If \(F(u)\) is \(\tan (u)\) or \(\tanh (u)\) the corresponding derivative is given by

\[F^{(1)} (u) = 1 \pm F(u)^2\]

Given \(X(t)\), we define the function \(Z(t) = F[ X(t) ]\). It follows that

\[Z^{(1)} (t) = F^{(1)} [ X(t) ] X^{(1)} (t) = [ 1 \pm Y(t) ] X^{(1)} (t)\]

where we define the function \(Y(t) = Z(t)^2\).

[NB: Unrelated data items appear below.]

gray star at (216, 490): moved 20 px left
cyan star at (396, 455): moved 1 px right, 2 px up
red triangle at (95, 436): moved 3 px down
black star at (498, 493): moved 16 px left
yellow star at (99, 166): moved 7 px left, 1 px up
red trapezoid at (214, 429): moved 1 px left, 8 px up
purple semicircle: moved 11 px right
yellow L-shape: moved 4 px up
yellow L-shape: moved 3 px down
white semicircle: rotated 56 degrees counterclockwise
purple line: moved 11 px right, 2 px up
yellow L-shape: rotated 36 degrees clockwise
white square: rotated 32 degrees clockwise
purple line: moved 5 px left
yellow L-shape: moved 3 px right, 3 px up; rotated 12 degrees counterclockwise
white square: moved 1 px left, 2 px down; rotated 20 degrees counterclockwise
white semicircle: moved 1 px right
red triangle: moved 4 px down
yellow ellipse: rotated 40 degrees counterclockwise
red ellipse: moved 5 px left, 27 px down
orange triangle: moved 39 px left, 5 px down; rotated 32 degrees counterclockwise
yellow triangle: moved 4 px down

Taylor Coefficients Recursion

Suppose that we are given the Taylor coefficients up to order \(j\) for the function \(X(t)\) and up to order \(j-1\) for the functions \(Y(t)\) and \(Z(t)\). We need a formula that computes the coefficient of order \(j\) for \(Y(t)\) and \(Z(t)\). Using the equation above for \(Z^{(1)} (t)\), we have

\begin{eqnarray} \sum_{k=1}^j k z^{(k)} t^{k-1} & = & \sum_{k=1}^j k x^{(k)} t^{k-1} \pm \left[ \sum_{k=0}^{j-1} y^{(k)} t^k \right] \left[ \sum_{k=1}^j k x^{(k)} t^{k-1} \right] + o( t^{j-1} ) \end{eqnarray}

Setting the coefficients of \(t^{j-1}\) equal, we have

\begin{eqnarray} j z^{(j)} = j x^{(j)} \pm \sum_{k=1}^j k x^{(k)} y^{(j-k)} \\ z^{(j)} = x^{(j)} \pm \frac{1}{j} \sum_{k=1}^j k x^{(k)} y^{(j-k)} \end{eqnarray}

Once we have computed \(z^{(j)}\), we can compute \(y^{(j)}\) as follows:

\[y^{(j)} = \sum_{k=0}^j z^{(k)} z^{(j-k)}\]